Express News Service

After months, the National Anti-Doping Agency (NADA) updated the Anti-Doping Disciplinary Panel (ADDP) and Anti-Doping Appeals Panel (ADAP) list. Five athletes were sanctioned after a preliminary hearing by the ADDP and ADAP. There are a couple of judgments/orders — one by the ADDP and the other by ADAP — that seemed interesting and extraordinary. Both involved steroid offences: considered the most heinous of doping offences and in which anti-doping officials are quite strict about penalties.

One involves Rakesh Pandey, an experienced para-shuttler who has been given a sanction of two years for returning an adverse analytical finding (AAF) for nandrolone (19 nortestosterone), an anabolic androgenic steroid. According to the judgment dated 18.04.2022, the disciplinary panel found enough merit in the athlete’s argument that the four-year ineligibility for the first time steroid offence was reduced to two. Of course, everything depends on interpretation by the committee. 

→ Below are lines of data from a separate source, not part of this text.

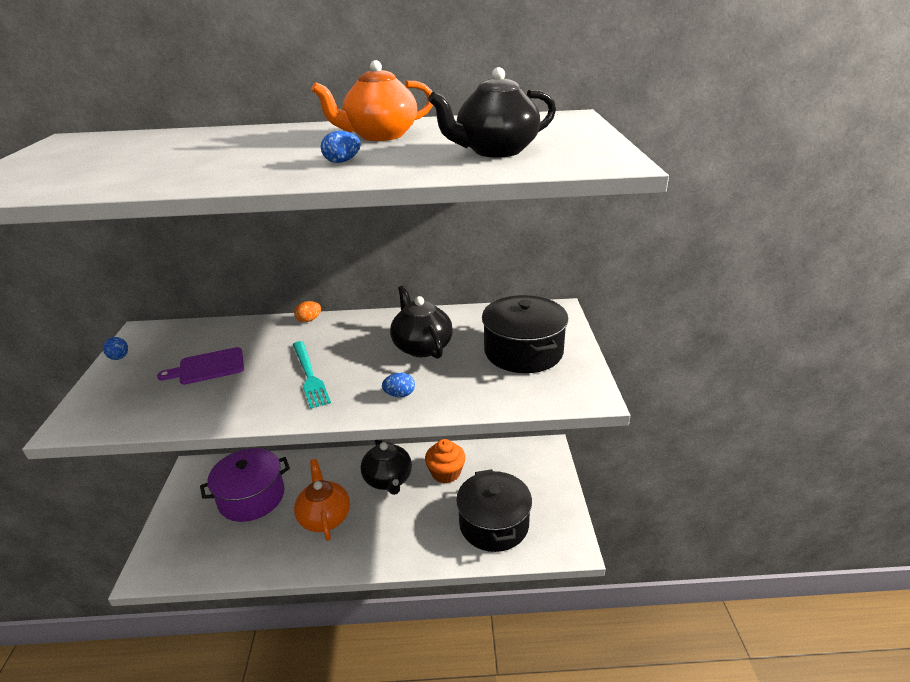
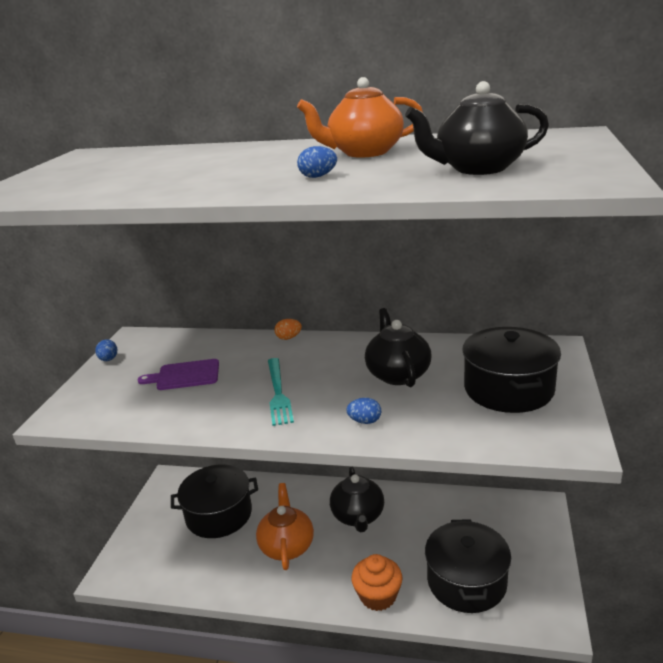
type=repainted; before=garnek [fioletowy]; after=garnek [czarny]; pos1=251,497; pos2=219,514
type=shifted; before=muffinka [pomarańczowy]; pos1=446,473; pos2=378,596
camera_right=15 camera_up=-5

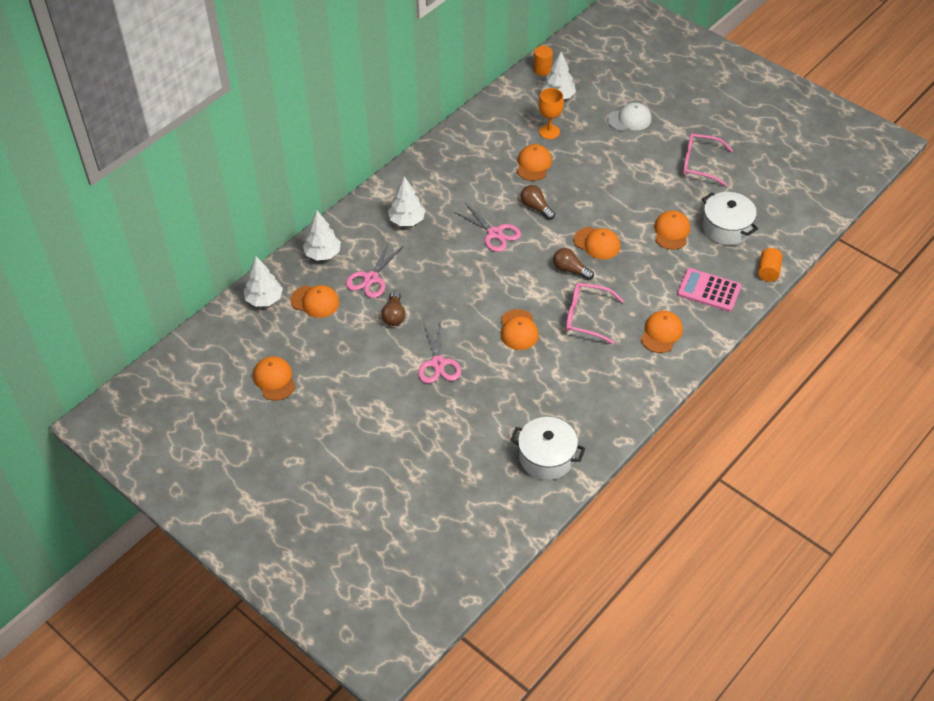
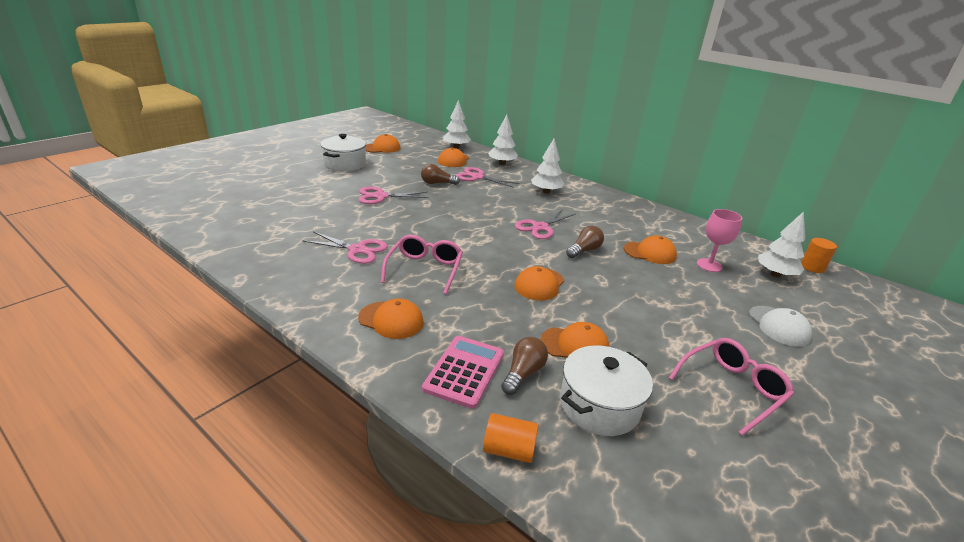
type=gone; before=czapka [pomarańczowy]; pos1=518,330
type=shifted; before=garnek [biały]; pos1=546,457; pos2=345,164
type=repainted; before=kielich [pomarańczowy]; after=kielich [różowy]; pos1=549,132; pos2=709,265
type=shifted; before=żarówka [brązowy]; pos1=570,270; pos2=523,373
type=rotated; before=okulary [różowy]; pos1=700,164; pos2=731,389; turn=45
type=new; after=nożyczki [różowy]; pos2=357,250
camera_right=85 camera_up=-20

The argument, however, seems quite interesting. After the athlete tested positive, in response to a notice, he told NADA: “… he got a severe unbearable lower back pain and his family took him to a nearby hospital… and the doctor gave him medicines and injunction (injections). The athlete attached the medical prescription.” And that it was an out of competition sample test and he had mentioned about the medication in the dope control form (DCF); but he could not take TUE (Therapeutic Use Exemption) because the pain was unbearable and condition severe.

After hearing, the ADDP found seven points in favour of the athlete and three against. Here’s a few points the panel said were in his favour: “it was an out of competition sample testing; the athlete with all bonafide intention mentioned about the said medication in DCF itself; the athlete has no intention to cheat…; the panel concluded saying “from the totality of the events as explained, the sincerity and honesty of the athlete is not under doubt.” 

Among the other two points what seemed interesting was the view of the TUE committee that rejected his application for retroactive TUE saying, “… the committee is of the opinion that the TREATMENT given is not appropriate for the condition mentioned.” Despite this, the panel gave him benefit of doubt and said the case falls under Article 10.6 of NADA: “No significant Fault or Negligence.” 

Involvement of coach
The other involves young athlete Kirti Bhoite, a sprinter, who tested positive for steroid during the Khelo India Youth Games in Guwahati in 2020. She was handed a four-year suspension by the ADDP but after the athlete appealed, it was reduced to two years by the ADAP on the ground that “she has not consumed any prohibited substance intentionally, rather it was the fault of her coach”. 

The order dated April 18, 2022 lists out the circumstances under which the ADDP’s four-year ban was reduced to two. The order also revealed the involvement of a coach in administering the banned substance. 

According to the order, “the primary contention is that her family does not have any background in sports therefore she is completely dependent on her coach Mickey Menzes for training purposes”. The hearing also revealed how he used to give her multi-vitamins and injections for recovery. 

According to the order, Maharashtra Athletics Association acted upon a complaint filed by the athlete and found the coach guilty of recommending supplements such as protein, amino acids, energy drinks and pre-workouts to the athlete. The coach “further disclosed that in month of November-December, 2019, the supplier informed him about a new product Propionate which was in (the) form of injection”.
In her argument, she said that the preliminary hearing was done before MHAA filed its report and banned the coach for four years for negligent behaviour. The coach, according to the report, administered the injection without disclosing its nature. The ADAP relied on the MHAA report on the coach to reduce the ban and the ADRV was “not intentional”.

Whatever it is, but WADA Code is very clear. According to code 2.1 “it is each athlete’s personal duty to ensure that no Prohibited Substance enters his or her body”. And it’s the responsibility of the athlete to administer caution.